The Governor of the Central Bank of Nigeria (CBN), Mr. Godwin Emefiele, has said that reserves of emerging and frontier markets have been falling because of the rising interest rates in developed economies.
According to him, foreign investors, especially portfolio investors who invested in the capital markets of the emerging markets were returning their funds to their home countries, thereby exiting and leaving huge gaps in the developing economies of the world. His words: “If you all recall, about 2009, 2010 and 2011, those were the period of quantitative easing. “During that period, there were flows of capital from the U.S and Europe and Japan.

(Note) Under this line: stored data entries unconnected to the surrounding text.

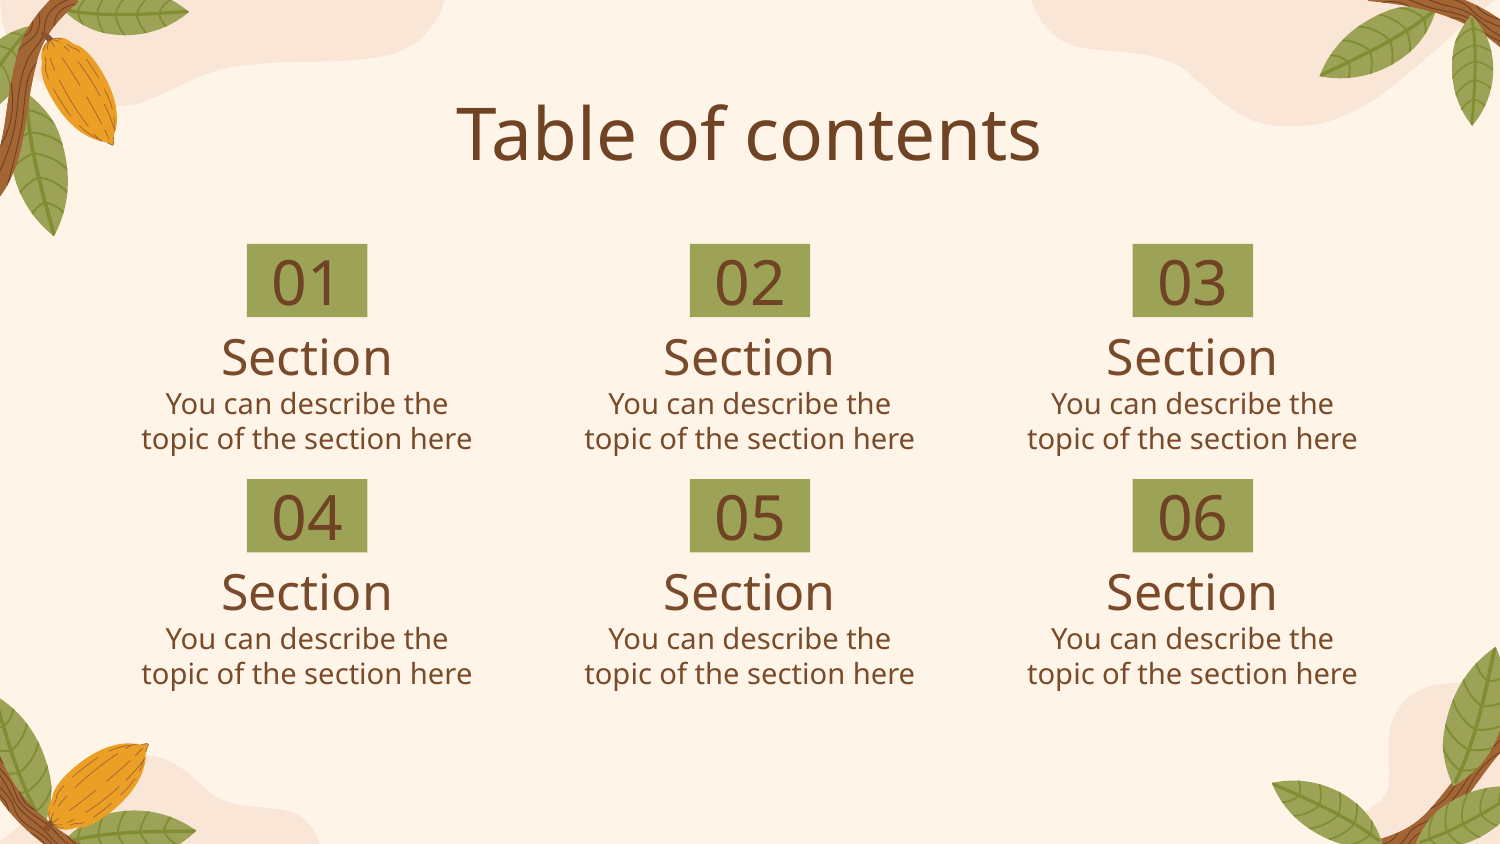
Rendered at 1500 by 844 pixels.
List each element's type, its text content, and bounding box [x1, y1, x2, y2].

subtitle You can describe the topic of the section here [560, 401, 940, 451]
title 02 [689, 243, 811, 318]
subtitle Section [1003, 335, 1382, 401]
title 03 [1132, 243, 1254, 318]
title 01 [246, 243, 368, 318]
title Table of contents [118, 72, 1382, 167]
subtitle Section [560, 335, 940, 401]
subtitle You can describe the topic of the section here [118, 636, 497, 686]
subtitle Section [1003, 570, 1382, 636]
subtitle You can describe the topic of the section here [560, 636, 940, 686]
subtitle Section [560, 570, 940, 636]
subtitle You can describe the topic of the section here [118, 401, 497, 451]
title 05 [689, 479, 811, 553]
title 06 [1132, 479, 1254, 553]
subtitle Section [118, 335, 497, 401]
subtitle You can describe the topic of the section here [1003, 401, 1382, 451]
title 04 [246, 479, 368, 553]
subtitle Section [118, 570, 497, 636]
subtitle You can describe the topic of the section here [1003, 636, 1382, 686]
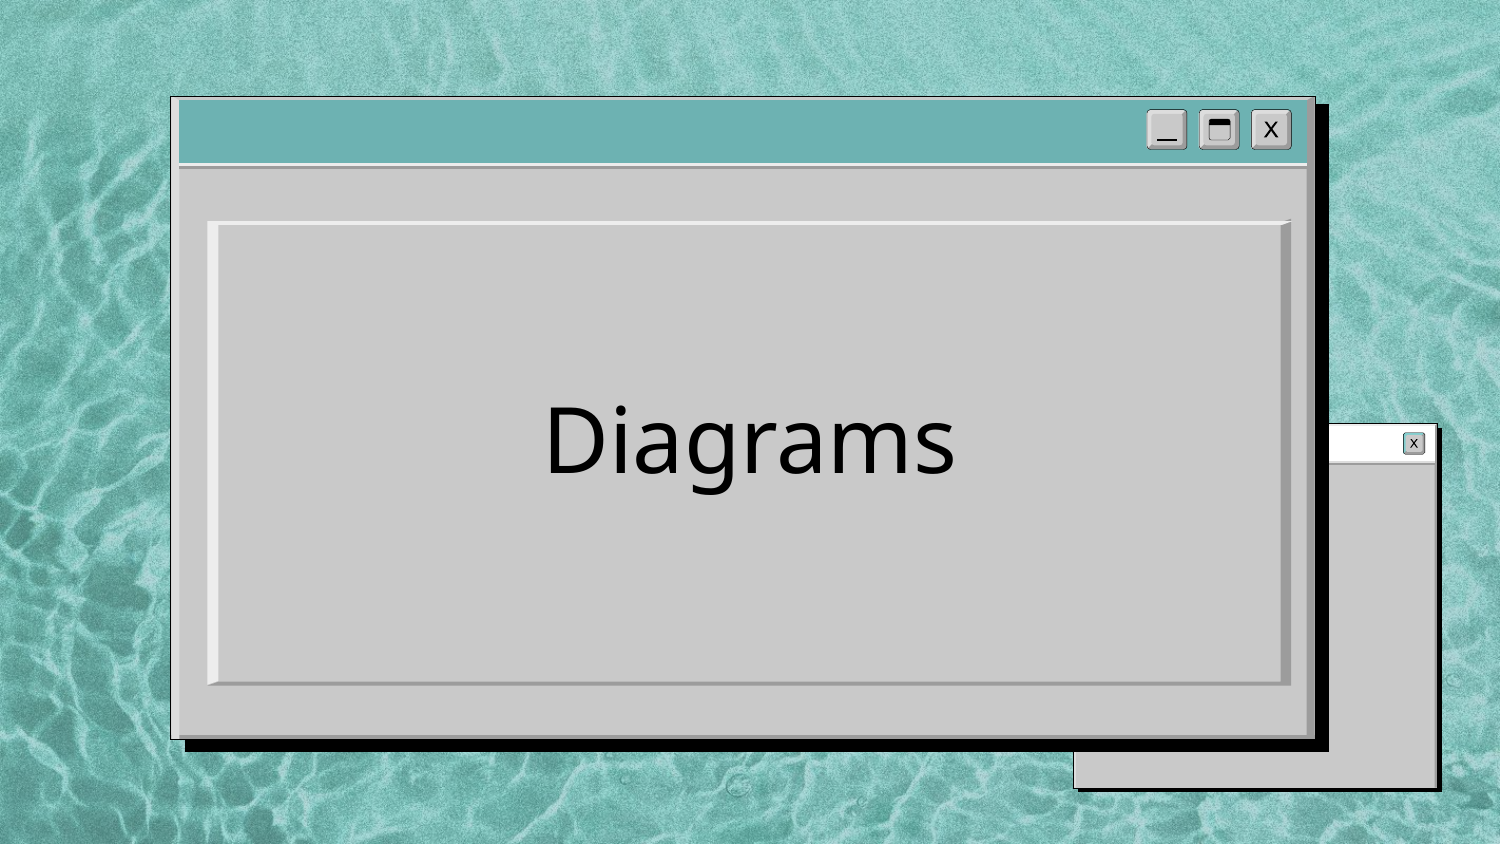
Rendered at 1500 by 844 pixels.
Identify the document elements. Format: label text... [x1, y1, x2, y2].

title Diagrams [311, 367, 1189, 534]
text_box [1146, 109, 1292, 150]
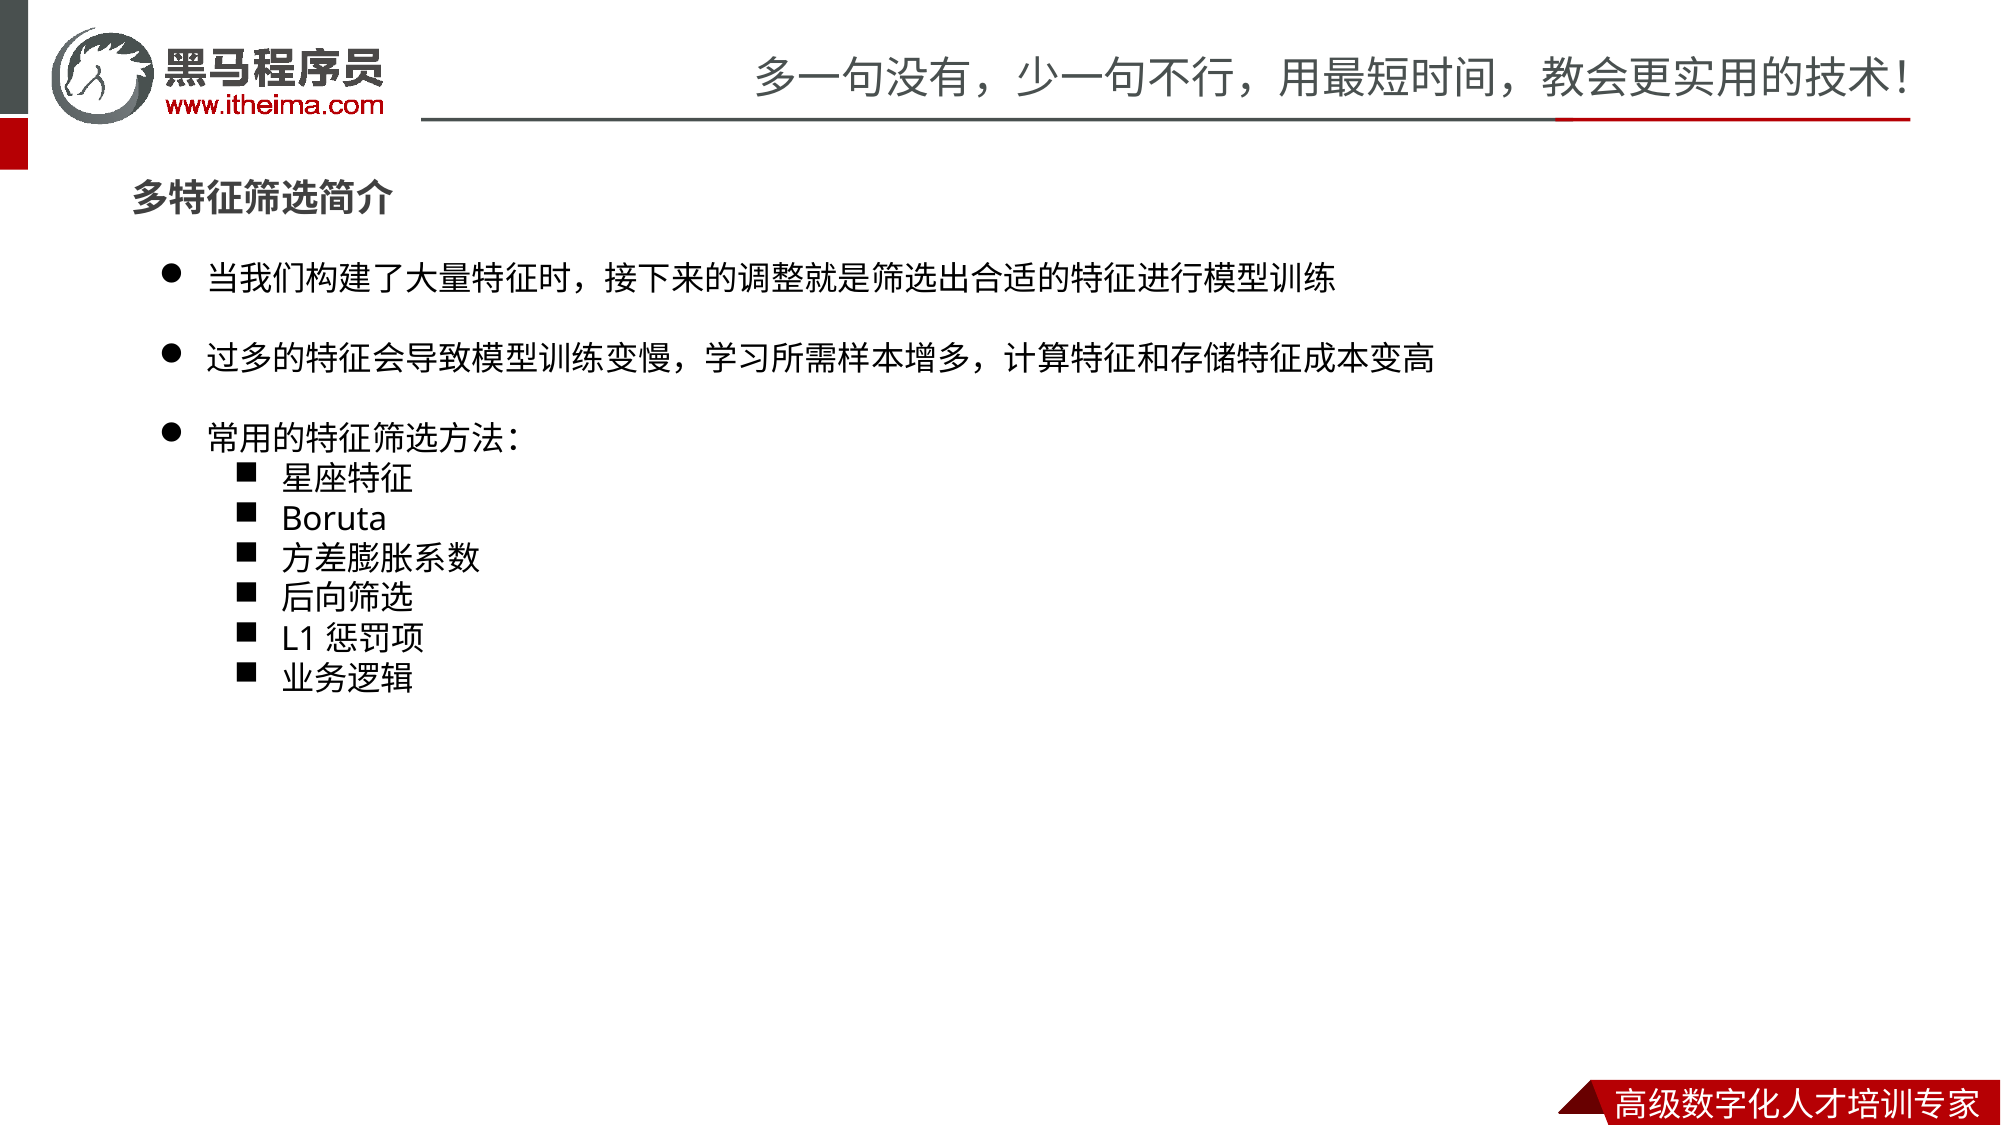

Those capital flows ended up in emerging markets and developing countries. “At this time where we are beginning to see reversal in development policy, where interest rates are rising, naturally, those flows are beginning to return back to where they came from. “Practically, all emerging and frontier markets have suffered not just depreciation, but also, they have lost reserves.
“In Nigeria we have done a very good job not only trying to see to it that we maintain a stable exchange rate but also avoid the pitfalls of depreciating our currency so soon in the early days of normalization.”
The CBN boss said he agreed with the need to build buffers but that it was feasible in the present situation.
“We are very conscious of the need to build buffers. Unfortunately I will say that we are in a period where it will be difficult to talk about building reserve buffers at this time. “You can only build those reserve buffers if you want to hold on to the reserves and allow your currency to go – and wherever it goes is something else. It’s a choice we have to make. “But at this time, the choice for Nigeria is to maintain a stable exchange rate so that businesses can plan, so that we don’t create problems in the banking system assets because when these happen, they have very wide ramifications. That is the reason we are maintaining our current position and we believe it is sustainable, at least in the short run.”